TRIM Simulations Tool for $\mu^+$ Stopping Fraction in Hydrostatic Pressure Cells

TL;DR

This paper introduces a user-friendly simulation tool based on TRIM simulations to estimate muon stopping fractions in pressure cells for $$SR experiments, aiding experimental planning and data analysis.

Contribution

It presents a practical GUI tool utilizing pySRIM and TRIM simulations to accurately estimate muon stopping fractions in pressure cell setups for $$SR experiments, addressing background signal issues.

Findings

The tool effectively predicts muon stopping distributions in pressure cells and samples.

It helps optimize experimental parameters to reduce background signals.

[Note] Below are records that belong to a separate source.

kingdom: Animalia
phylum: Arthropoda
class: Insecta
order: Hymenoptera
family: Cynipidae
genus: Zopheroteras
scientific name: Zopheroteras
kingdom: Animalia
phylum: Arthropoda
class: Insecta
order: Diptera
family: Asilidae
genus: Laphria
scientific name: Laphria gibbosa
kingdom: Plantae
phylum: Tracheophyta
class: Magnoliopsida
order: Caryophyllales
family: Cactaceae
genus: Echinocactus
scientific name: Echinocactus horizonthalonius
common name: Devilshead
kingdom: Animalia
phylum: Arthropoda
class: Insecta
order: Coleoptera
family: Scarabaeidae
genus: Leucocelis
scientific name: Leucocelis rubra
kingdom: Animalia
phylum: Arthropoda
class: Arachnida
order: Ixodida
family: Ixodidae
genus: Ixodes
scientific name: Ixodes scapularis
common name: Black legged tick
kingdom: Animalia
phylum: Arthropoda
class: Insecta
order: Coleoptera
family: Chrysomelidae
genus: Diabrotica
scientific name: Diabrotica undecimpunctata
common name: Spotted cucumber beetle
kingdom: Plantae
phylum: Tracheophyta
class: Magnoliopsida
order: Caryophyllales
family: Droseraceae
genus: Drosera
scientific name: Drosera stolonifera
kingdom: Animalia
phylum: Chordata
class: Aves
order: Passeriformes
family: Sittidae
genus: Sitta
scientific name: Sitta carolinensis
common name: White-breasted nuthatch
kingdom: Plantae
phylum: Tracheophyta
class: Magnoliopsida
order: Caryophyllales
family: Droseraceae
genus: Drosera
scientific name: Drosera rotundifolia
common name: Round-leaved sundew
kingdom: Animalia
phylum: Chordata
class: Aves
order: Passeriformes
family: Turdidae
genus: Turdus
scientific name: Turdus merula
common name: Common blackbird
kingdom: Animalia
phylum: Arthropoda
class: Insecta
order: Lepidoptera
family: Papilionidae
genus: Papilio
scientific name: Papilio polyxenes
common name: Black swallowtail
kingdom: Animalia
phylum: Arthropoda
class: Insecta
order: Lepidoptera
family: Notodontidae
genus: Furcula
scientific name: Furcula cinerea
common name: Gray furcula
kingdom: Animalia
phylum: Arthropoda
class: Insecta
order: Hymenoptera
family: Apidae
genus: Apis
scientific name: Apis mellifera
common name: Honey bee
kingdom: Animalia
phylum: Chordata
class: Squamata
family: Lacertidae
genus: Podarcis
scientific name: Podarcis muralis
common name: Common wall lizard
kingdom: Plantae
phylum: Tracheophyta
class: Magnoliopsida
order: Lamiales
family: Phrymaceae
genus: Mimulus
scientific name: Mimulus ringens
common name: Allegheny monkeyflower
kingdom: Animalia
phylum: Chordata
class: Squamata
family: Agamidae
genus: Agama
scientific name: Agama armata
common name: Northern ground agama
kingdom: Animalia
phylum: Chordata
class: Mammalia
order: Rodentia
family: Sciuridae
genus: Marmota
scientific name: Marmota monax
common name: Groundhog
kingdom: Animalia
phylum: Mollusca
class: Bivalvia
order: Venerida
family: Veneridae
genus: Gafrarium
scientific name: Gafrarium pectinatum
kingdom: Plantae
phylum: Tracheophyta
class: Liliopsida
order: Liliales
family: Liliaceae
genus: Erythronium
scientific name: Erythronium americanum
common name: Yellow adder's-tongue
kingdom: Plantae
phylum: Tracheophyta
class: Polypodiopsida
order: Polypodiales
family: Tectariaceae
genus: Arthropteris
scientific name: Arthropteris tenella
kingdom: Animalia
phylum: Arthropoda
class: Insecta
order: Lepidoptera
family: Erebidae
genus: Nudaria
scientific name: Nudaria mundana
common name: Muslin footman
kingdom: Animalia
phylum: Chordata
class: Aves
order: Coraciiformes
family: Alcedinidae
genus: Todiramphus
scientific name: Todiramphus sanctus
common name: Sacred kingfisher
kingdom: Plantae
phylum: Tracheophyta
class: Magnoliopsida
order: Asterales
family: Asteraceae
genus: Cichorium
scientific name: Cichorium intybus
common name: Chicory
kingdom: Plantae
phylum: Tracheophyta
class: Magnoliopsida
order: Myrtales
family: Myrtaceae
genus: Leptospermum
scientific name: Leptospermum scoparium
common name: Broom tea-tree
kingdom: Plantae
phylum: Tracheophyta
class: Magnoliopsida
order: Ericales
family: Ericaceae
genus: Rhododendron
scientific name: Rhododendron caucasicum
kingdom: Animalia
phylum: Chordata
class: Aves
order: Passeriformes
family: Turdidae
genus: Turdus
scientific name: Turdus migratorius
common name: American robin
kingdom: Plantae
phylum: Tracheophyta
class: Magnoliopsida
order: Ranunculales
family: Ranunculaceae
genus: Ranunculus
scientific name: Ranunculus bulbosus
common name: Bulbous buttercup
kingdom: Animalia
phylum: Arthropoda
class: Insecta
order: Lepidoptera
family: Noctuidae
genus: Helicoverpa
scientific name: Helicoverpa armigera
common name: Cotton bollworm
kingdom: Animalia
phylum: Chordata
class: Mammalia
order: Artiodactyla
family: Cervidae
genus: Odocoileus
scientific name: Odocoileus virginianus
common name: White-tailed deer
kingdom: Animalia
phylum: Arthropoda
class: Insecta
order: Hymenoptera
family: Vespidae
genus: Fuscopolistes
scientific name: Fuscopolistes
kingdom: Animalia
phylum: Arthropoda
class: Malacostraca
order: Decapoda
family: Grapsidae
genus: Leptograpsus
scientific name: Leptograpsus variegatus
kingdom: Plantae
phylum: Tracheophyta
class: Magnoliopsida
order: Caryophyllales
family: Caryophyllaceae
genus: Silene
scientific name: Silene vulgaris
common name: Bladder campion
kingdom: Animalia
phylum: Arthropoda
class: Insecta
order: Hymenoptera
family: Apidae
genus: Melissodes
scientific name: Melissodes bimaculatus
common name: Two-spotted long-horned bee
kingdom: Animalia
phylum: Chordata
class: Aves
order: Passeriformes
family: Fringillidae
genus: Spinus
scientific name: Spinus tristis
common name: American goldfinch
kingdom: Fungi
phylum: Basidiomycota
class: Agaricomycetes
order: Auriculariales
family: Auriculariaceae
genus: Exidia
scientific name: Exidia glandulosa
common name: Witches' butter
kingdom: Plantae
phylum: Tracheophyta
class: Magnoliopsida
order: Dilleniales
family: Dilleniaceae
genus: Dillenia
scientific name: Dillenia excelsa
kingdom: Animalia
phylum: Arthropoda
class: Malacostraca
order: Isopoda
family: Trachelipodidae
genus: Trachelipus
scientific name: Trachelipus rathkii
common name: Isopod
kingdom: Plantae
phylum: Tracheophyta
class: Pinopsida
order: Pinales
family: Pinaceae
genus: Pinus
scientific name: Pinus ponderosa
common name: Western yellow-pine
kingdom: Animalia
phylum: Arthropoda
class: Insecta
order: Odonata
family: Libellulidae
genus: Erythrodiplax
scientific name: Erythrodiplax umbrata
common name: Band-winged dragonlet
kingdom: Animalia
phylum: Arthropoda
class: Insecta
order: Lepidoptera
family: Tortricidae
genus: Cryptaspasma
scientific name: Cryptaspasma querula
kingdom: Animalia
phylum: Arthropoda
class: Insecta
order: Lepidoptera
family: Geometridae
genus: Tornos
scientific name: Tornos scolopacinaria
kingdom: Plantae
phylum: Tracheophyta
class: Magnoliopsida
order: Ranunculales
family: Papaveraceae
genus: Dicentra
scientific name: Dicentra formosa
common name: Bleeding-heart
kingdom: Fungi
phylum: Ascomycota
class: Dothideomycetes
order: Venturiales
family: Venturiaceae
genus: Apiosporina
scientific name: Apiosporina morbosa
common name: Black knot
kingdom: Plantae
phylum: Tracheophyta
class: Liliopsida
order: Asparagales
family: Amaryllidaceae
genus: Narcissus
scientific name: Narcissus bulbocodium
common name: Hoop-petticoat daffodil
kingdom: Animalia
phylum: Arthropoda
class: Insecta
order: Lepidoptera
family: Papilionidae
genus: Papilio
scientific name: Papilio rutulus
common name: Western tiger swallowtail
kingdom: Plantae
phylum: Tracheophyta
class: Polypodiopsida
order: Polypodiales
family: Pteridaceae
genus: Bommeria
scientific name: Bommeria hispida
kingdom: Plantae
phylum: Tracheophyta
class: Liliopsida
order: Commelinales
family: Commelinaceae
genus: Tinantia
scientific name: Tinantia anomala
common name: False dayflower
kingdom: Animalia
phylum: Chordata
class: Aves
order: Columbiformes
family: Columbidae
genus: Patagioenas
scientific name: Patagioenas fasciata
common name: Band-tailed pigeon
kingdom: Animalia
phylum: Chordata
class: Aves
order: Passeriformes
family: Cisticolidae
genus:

The GUI makes the simulation accessible for experimental planning.

Abstract

For quantum systems or materials, a common procedure for probing their behaviour is to tune electronic/magnetic properties using external parameters, e.g. temperature, magnetic field or pressure. Pressure application as an external stimuli is a widely used tool, where the sample in question is inserted into a pressure cell providing a hydrostatic pressure condition. Such device causes some practical problems when using in Muon Spin Rotation/Relaxation ($\mu^+$SR) experiments as a large proportion of the muons will be implanted in the pressure cell rather than in the sample, resulting in a higher background signal. This issue gets further amplified when the temperature dependent response from the sample is much smaller than that of the pressure cell,which may cause the sample response to be lost in the background and cause difficulties in aligning the sample within the beam. To tackle this issue, we have used pySRIM to construct a practical and helpful simulation tool for calculating muon stopping fractions, specifically for the pressure cell setup at the $\mu$E1 beamline using the GPD spectrometer at the Paul Scherrer Institute, with the use of TRIM simulations. The program is used to estimate the number of muon stopping in both the sample and the pressure cell at a given momentum. The simulation tool is programmed into a GUI, making it accessible to user to approximate prior to their experiments at GPD what fractions will belong to the sample and the pressure cell in their fitting procedure.